El juicio oral por el asesinato de Germán Medina comenzará este miércoles a las 13.30 en la Ciudad de Buenos Aires. El principal acusado, Abel Guzmán, solicitó que el proceso se realice sin cobertura mediática y se comparó con Jesucristo al denunciar un supuesto “escarnio” público. El Tribunal Oral en lo Criminal y Correccional N° 24 rechazó el planteo y dispuso una participación limitada de la prensa.
El pedido del acusado antes del juicio
En la previa del debate, la defensa de Guzmán presentó un escrito ante el tribunal en el que pidió excluir a los medios de comunicación durante las audiencias. Los abogados argumentaron que la cobertura periodística previa generó un clima adverso que podría afectar el derecho a un juicio justo.

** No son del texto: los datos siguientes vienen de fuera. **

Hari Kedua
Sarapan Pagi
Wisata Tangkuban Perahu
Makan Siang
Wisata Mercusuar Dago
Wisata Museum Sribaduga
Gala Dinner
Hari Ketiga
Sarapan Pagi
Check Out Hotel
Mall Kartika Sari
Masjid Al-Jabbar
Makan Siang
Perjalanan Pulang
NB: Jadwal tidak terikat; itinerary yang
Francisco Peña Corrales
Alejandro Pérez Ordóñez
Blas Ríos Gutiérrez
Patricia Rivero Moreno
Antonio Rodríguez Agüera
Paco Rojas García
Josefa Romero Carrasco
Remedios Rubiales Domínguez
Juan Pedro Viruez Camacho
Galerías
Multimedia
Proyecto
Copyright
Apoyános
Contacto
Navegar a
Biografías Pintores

En ese contexto, los defensores establecieron una polémica comparación con la figura de Jesucristo, al sostener que el acusado habría sido sometido a un “escarnio mediático”. También advirtieron que la presencia de periodistas podría alterar el orden y el decoro del proceso judicial.
Además, cuestionaron que la difusión del caso habría perjudicado la imagen de funcionarios judiciales y señalaron que la exposición mediática podría desvirtuar el desarrollo del juicio.
La decisión del tribunal
El Tribunal Oral en lo Criminal y Correccional N° 24 rechazó el pedido de exclusión total de la prensa, aunque estableció límites claros para la cobertura.
Los jueces autorizaron el ingreso de periodistas únicamente antes del inicio de las audiencias, con el objetivo de tomar imágenes de la sala y de las partes. Sin embargo, prohibieron cualquier tipo de grabación durante el desarrollo del juicio.
De esta manera, el tribunal adoptó una postura intermedia que busca garantizar tanto la transparencia del proceso como el normal desarrollo del debate.
El crimen en la peluquería de Recoleta
El hecho ocurrió el 20 de marzo de 2024 en una peluquería ubicada sobre la calle Beruti al 3000, en el barrio porteño de Recoleta. Según la investigación, Guzmán le disparó en la cabeza a su compañero de trabajo, Germán Medina, y luego escapó por una ventana del local.
Tras el ataque, el acusado permaneció prófugo durante 70 días hasta ser detenido por la Policía en una vivienda del partido bonaerense de Moreno.
La causa cuenta con pruebas clave, entre ellas registros de cámaras de seguridad y conversaciones entre los empleados del local que evidenciaban conflictos internos previos al crimen.
De acuerdo con la investigación judicial, las tensiones en el lugar de trabajo se habían intensificado semanas antes del homicidio. Uno de los principales motivos de conflicto era el uso de formol en tratamientos capilares, práctica que estaba prohibida en el establecimiento.
Intercambios en un grupo de WhatsApp y una reunión virtual entre los empleados reflejaron el deterioro de la relación laboral. En esas conversaciones se registraron discusiones que anticipaban un clima de creciente hostilidad.